The cloudflare documentation on this is confusing. It seems to indicate free tier is or will be available. Perhaps limited to paid plans since it's still in beta. I think Xata is probably the best free tier serverless database offering with vector support at the moment.

@JoaoPiovensan Ай бұрын

@@DiscipleDown You know if Xata has some docs about integration with cloudflare?

@DiscipleDown Ай бұрын

@@JoaoPiovensan Yes, they do have some docs regarding configuration for sites and workers. If you are using native workers (no framework), it should be very straightforward. However, one thing to keep in mind, is xata has no native geo replication support. So if you are building an app that needs to scale globally, you'll have to roll your own solution there. Xata has a decent writeup on how this can be done, and their solution could technically be achieved with workers. But my use case, I went with a different route. I'm in the process of writing a middleware in golang deployed on fly. This provides me a single endpoint routed to the region closest to the worker making the request. The middleware will then proxy that request to the various xata regions/databases. Eventual consistency is good enough for my use case. So the way I handle writes is by making asynchronous calls to every region using goroutines, when the first database responds with a successful write, we return the UUID (generated by the middleware) to the worker. Any pending writes in other regions will continue to be processed. It's a little more complex than I make it out to be, because you also need to log any failed writes and handle accordingly until all databases are in sync.
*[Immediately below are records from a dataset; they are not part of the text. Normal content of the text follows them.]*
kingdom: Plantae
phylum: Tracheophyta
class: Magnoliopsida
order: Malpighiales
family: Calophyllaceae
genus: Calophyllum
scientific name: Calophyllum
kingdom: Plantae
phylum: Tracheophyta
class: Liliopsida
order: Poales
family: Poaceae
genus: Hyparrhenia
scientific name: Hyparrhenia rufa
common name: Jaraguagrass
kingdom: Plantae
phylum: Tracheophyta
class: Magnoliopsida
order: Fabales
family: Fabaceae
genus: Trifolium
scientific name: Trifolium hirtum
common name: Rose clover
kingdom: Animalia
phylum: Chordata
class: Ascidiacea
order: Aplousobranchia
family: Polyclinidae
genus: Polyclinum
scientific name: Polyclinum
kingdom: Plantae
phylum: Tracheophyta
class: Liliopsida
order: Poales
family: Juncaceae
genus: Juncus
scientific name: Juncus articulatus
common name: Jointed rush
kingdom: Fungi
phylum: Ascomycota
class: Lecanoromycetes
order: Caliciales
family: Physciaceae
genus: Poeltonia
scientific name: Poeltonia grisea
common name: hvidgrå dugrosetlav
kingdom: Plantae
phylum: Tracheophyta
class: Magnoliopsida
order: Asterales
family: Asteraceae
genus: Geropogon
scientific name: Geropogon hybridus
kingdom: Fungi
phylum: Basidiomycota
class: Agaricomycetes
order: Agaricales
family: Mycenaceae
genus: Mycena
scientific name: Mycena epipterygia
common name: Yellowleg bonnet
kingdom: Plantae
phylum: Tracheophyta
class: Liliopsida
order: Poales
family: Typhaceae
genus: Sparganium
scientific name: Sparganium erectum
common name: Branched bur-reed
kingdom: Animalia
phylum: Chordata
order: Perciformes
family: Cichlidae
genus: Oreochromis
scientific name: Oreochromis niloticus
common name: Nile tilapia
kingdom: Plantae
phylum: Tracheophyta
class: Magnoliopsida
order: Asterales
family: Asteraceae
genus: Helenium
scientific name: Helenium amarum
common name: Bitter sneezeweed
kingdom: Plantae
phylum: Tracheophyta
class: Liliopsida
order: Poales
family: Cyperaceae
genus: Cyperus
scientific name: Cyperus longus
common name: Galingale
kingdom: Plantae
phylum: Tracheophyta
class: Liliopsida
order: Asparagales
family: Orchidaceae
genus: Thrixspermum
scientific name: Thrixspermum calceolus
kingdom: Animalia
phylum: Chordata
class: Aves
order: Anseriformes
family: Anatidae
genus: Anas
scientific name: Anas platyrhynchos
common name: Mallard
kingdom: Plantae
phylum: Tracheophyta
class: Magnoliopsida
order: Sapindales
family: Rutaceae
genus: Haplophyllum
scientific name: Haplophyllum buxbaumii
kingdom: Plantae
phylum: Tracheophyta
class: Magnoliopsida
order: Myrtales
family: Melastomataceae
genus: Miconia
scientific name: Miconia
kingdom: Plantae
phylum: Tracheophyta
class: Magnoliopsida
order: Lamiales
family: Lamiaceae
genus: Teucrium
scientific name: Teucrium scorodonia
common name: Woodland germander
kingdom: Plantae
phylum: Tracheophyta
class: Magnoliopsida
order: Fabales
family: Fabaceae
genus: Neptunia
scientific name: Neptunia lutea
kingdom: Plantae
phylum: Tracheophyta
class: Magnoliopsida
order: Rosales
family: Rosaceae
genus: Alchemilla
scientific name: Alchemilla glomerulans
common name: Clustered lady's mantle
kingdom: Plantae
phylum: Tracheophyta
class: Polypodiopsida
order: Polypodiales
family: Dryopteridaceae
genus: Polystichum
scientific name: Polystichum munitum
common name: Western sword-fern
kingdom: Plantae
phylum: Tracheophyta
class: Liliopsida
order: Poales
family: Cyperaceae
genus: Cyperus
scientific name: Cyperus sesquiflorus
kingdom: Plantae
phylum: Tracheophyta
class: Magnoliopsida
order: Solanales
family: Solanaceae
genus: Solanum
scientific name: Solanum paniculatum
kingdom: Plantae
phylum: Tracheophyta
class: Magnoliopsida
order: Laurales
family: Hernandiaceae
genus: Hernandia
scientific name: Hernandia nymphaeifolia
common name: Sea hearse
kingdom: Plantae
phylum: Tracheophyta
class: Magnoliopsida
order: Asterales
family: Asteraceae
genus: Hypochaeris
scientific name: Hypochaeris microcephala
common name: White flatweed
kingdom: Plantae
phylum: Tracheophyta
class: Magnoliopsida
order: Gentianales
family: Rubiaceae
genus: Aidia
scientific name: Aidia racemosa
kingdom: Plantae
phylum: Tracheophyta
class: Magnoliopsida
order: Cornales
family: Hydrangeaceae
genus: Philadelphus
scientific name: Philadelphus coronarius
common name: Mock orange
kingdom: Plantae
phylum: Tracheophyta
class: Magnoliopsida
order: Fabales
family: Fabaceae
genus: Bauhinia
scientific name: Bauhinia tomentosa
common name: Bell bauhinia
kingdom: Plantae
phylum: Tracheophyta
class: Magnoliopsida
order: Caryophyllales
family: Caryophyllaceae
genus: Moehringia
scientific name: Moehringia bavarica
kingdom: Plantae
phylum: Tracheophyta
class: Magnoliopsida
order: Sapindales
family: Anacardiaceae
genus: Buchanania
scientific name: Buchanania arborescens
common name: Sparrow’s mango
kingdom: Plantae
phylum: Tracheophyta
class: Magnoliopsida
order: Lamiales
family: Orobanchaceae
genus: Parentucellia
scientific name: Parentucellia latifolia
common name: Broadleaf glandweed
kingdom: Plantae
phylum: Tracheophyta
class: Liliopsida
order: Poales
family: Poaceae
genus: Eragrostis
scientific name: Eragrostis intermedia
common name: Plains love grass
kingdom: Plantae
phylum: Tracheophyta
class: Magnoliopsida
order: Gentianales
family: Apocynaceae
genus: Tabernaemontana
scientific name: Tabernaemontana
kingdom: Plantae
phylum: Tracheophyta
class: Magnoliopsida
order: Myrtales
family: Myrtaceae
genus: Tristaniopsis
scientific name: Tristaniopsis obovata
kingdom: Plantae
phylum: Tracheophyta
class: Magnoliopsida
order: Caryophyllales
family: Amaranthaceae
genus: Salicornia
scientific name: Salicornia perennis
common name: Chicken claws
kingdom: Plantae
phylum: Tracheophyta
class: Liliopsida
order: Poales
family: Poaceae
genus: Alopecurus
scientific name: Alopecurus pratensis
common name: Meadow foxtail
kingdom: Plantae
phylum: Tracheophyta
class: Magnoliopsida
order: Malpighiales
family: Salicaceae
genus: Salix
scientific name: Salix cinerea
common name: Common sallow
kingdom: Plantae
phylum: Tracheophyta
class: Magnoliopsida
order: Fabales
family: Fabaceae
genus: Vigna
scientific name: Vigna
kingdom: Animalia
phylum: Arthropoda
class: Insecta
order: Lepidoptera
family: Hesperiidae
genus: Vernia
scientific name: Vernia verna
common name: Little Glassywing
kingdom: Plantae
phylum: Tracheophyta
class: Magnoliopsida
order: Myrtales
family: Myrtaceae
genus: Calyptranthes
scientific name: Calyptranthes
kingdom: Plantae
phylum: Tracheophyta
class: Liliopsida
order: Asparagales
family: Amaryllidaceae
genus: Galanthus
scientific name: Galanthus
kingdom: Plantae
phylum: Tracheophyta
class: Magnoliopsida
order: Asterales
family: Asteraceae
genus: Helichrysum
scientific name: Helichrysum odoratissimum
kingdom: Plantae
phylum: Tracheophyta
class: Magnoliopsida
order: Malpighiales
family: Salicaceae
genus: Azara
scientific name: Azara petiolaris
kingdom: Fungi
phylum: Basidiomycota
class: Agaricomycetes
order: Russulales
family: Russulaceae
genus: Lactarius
On the read side, we make asynchronous requests to the three closest database regions. The first region to respond with data returns the request. If all three regions come back with no rows, then we return that result. If you're interested... I may release the source code or potentially launch a hosted service, when the middleware is production ready. I haven't decided yet. Still very much beta.

@DiscipleDown Ай бұрын

@@JoaoPiovensan Yes, CloudFlare has some documentation on this if you're using native workers (no framework) it should be straight forward. One thing to keep in mind is Xata has no native geo-replication support. You would have to roll your own solution in-app for partitioning and replication. Xata has a decent writeup on one way this can be done. Personally, I opted to develop a middleware running on fly, that handles replication and partitioning. So, on the worker side, I just make a simple request to the fly endpoint, which will resolve to the closest fly region and by extension the closest xata database. Low latency reads and writes from every region with eventual consistency.

@JoaoPiovensan Ай бұрын

@@DiscipleDown That helps a lot, thanks! A little more complex that i would expect (never did something similar to what you did) but okay. If you dont mind me asking, deciding to keep without geo-replications results in what problems? For learning proposal projects should not be a big deal, right?